Un bébé retiré de l'utérus pour être soigné puis replacé pour la fin de la grossesse

Bethan Simpson, âgé de 26 ans, a dû subir une opération pour sauver son bébé atteint d'une malformation congénitale. Son bébé a été retiré de l'utérus pour être opéré puis a été replacé pour la fin de la grossesse. 
© Istock

A 20 semaines de grossesse, Bethan Simpson apprend que son enfant est atteint de Spina Bifida, une malformation congénitale qui cause de lourdes conséquences sur le fœtus : elle affecte la capacité de l'enfant à marcher car sa moelle épinière ne se développe pas complètement dans l'utérus de la maman, révèle le Mirror Online.

"Nos vies ont été des montagnes russes pendant les semaines qui ont suivi"

Bethan et son mari Kieron ont eu trois possibilités devant eux : interrompre la grossesse, la poursuivre ou opter pour une nouvelle option de chirurgie fœtale, (opérer le bébé avant sa naissance). Le couple a opté pour la troisième option. "Nous étions obligés de le faire. Nous avons également dû respecter des critères très stricts. Moi et mon bébé avons subi une amniocentèse, une IRM et plusieurs échographies" explique la maman au Mirror Online. "Nos vies ont été des montagnes russes pendant les semaines qui ont suivi". Après avoir répondu à tous les tests, l'opération du bébé a été plannifée à la 24e semaine de grossesse.

Jusqu'à présent, cette intervention de chirurgie fœtale n'a été pratiquée qu'en Belgique. Ce sont des spécialistes du University College Hospital Great Ormond Street Hospital de Londres et de "très bons chirurgiens" venus de Belgique qui se sont occupés du bébé de Bethan. Le Mirror Online explique que "l'opération impliquait de retirer le bébé du ventre de Bethan et de réparer la moelle épinière afin que le bébé ait plus de chances de mener une vie normale". Ensuite, le bébé a été replacé dans l'utérus de la maman et a pu continuer de grandir, se développer dans le ventre. La grossesse s'est très bien passée.

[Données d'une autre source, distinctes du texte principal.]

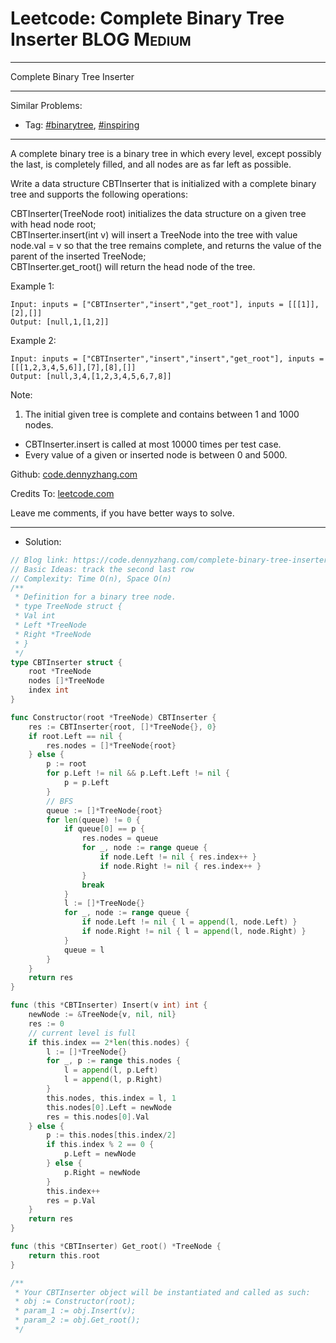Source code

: * Leetcode: Complete Binary Tree Inserter                                              :BLOG:Medium:
#+STARTUP: showeverything
#+OPTIONS: toc:nil \n:t ^:nil creator:nil d:nil
:PROPERTIES:
:type:     binarytree, inspiring
:END:
---------------------------------------------------------------------
Complete Binary Tree Inserter
---------------------------------------------------------------------
#+BEGIN_HTML
<a href="https://github.com/dennyzhang/code.dennyzhang.com/tree/master/problems/complete-binary-tree-inserter"><img align="right" width="200" height="183" src="https://www.dennyzhang.com/wp-content/uploads/denny/watermark/github.png" /></a>
#+END_HTML
Similar Problems:
- Tag: [[https://code.dennyzhang.com/tag/binarytree][#binarytree]], [[https://code.dennyzhang.com/tag/inspiring][#inspiring]]
---------------------------------------------------------------------
A complete binary tree is a binary tree in which every level, except possibly the last, is completely filled, and all nodes are as far left as possible.

Write a data structure CBTInserter that is initialized with a complete binary tree and supports the following operations:

CBTInserter(TreeNode root) initializes the data structure on a given tree with head node root;
CBTInserter.insert(int v) will insert a TreeNode into the tree with value node.val = v so that the tree remains complete, and returns the value of the parent of the inserted TreeNode;
CBTInserter.get_root() will return the head node of the tree.

Example 1:
#+BEGIN_EXAMPLE
Input: inputs = ["CBTInserter","insert","get_root"], inputs = [[[1]],[2],[]]
Output: [null,1,[1,2]]
#+END_EXAMPLE

Example 2:
#+BEGIN_EXAMPLE
Input: inputs = ["CBTInserter","insert","insert","get_root"], inputs = [[[1,2,3,4,5,6]],[7],[8],[]]
Output: [null,3,4,[1,2,3,4,5,6,7,8]]
#+END_EXAMPLE
 
Note:

1. The initial given tree is complete and contains between 1 and 1000 nodes.
- CBTInserter.insert is called at most 10000 times per test case.
- Every value of a given or inserted node is between 0 and 5000.

Github: [[https://github.com/dennyzhang/code.dennyzhang.com/tree/master/problems/complete-binary-tree-inserter][code.dennyzhang.com]]

Credits To: [[https://leetcode.com/problems/complete-binary-tree-inserter/description/][leetcode.com]]

Leave me comments, if you have better ways to solve.
---------------------------------------------------------------------
- Solution:

#+BEGIN_SRC go
// Blog link: https://code.dennyzhang.com/complete-binary-tree-inserter
// Basic Ideas: track the second last row
// Complexity: Time O(n), Space O(n)
/**
 * Definition for a binary tree node.
 * type TreeNode struct {
 * Val int
 * Left *TreeNode
 * Right *TreeNode
 * }
 */
type CBTInserter struct {
    root *TreeNode
    nodes []*TreeNode
    index int
}

func Constructor(root *TreeNode) CBTInserter {
    res := CBTInserter{root, []*TreeNode{}, 0}
    if root.Left == nil {
        res.nodes = []*TreeNode{root}
    } else {
		p := root
		for p.Left != nil && p.Left.Left != nil {
			p = p.Left
		}
		// BFS
		queue := []*TreeNode{root}
		for len(queue) != 0 {
			if queue[0] == p {
				res.nodes = queue
				for _, node := range queue {
					if node.Left != nil { res.index++ }
					if node.Right != nil { res.index++ }
				}
				break
			}
			l := []*TreeNode{}
			for _, node := range queue {
				if node.Left != nil { l = append(l, node.Left) }
				if node.Right != nil { l = append(l, node.Right) }
			}
			queue = l
		}
    }
    return res
}

func (this *CBTInserter) Insert(v int) int {
    newNode := &TreeNode{v, nil, nil}
    res := 0
    // current level is full
    if this.index == 2*len(this.nodes) {
        l := []*TreeNode{}
        for _, p := range this.nodes {
            l = append(l, p.Left)
            l = append(l, p.Right)
        }
        this.nodes, this.index = l, 1
        this.nodes[0].Left = newNode
        res = this.nodes[0].Val
    } else {
        p := this.nodes[this.index/2]
        if this.index % 2 == 0 {
            p.Left = newNode
        } else {
            p.Right = newNode
        }
        this.index++
        res = p.Val
    }
    return res
}

func (this *CBTInserter) Get_root() *TreeNode {
    return this.root
}

/**
 * Your CBTInserter object will be instantiated and called as such:
 * obj := Constructor(root);
 * param_1 := obj.Insert(v);
 * param_2 := obj.Get_root();
 */
#+END_SRC

#+BEGIN_HTML
<div style="overflow: hidden;">
<div style="float: left; padding: 5px"> <a href="https://www.linkedin.com/in/dennyzhang001"><img src="https://www.dennyzhang.com/wp-content/uploads/sns/linkedin.png" alt="linkedin" /></a></div>
<div style="float: left; padding: 5px"><a href="https://github.com/dennyzhang"><img src="https://www.dennyzhang.com/wp-content/uploads/sns/github.png" alt="github" /></a></div>
<div style="float: left; padding: 5px"><a href="https://www.dennyzhang.com/slack" target="_blank" rel="nofollow"><img src="https://slack.dennyzhang.com/badge.svg" alt="slack"/></a></div>
</div>
#+END_HTML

80% des grossesses interrompues en cas de Spina-Bifida

Bethan explique sur Facebook : "Nous sommes les 4e au Royaume-Uni à faire ça . Malheureusement, en Angleterre, 80 % des grossesses sont interrompues quand les parents apprennent que le bébé est atteint de cette maladie. Oui, il y a un risque que les choses tournent mal mais le Spina-Bifida n’est plus ce que ce qu’il était. Ce n'est pas une condamnation à mort." tente de faire comprendre Bethan. La maman a hâte de rencontrer sa petite fille dans quelques mois.